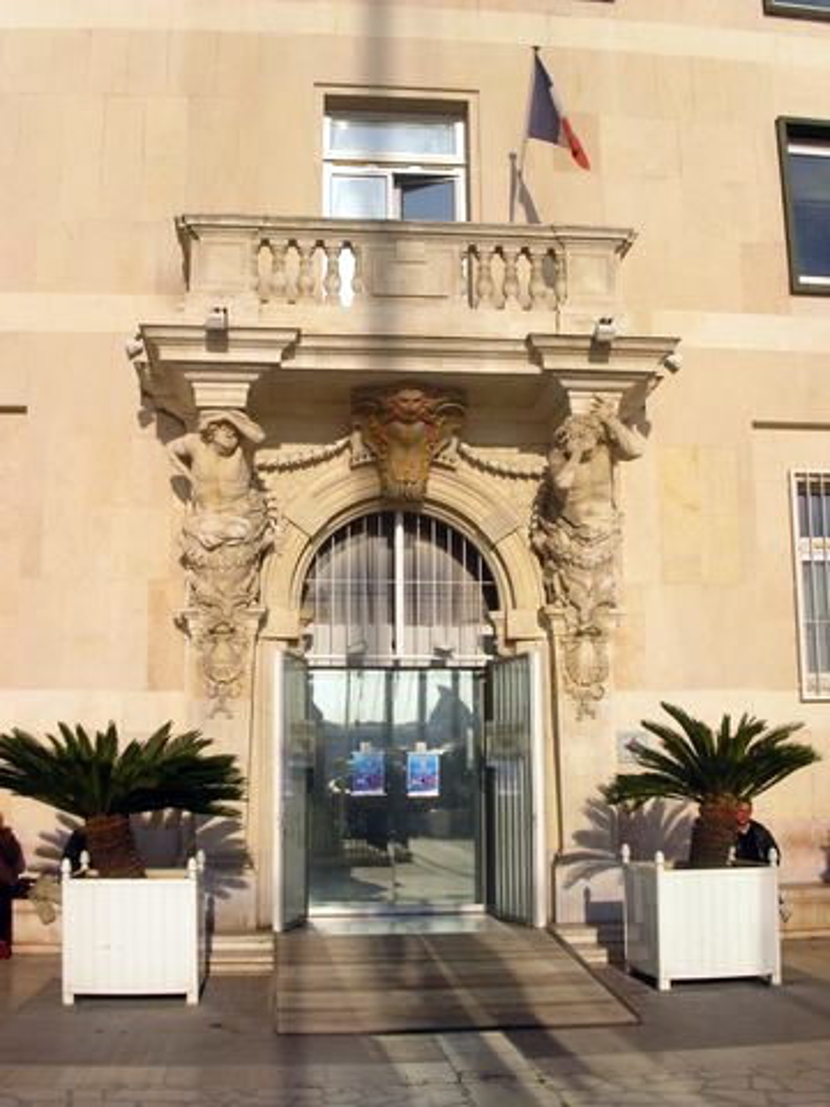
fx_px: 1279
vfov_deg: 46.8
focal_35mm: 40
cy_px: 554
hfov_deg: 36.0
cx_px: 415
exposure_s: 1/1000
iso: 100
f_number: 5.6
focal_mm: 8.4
= = = = =
▶ [DIRECTIVE]:
Give the listing again exactly, excluding pictures.

▶ [WRITTEN SOLUTION]:
fx_px: 1279
vfov_deg: 46.8
focal_35mm: 40
cy_px: 554
hfov_deg: 36.0
cx_px: 415
exposure_s: 1/1000
iso: 100
f_number: 5.6
focal_mm: 8.4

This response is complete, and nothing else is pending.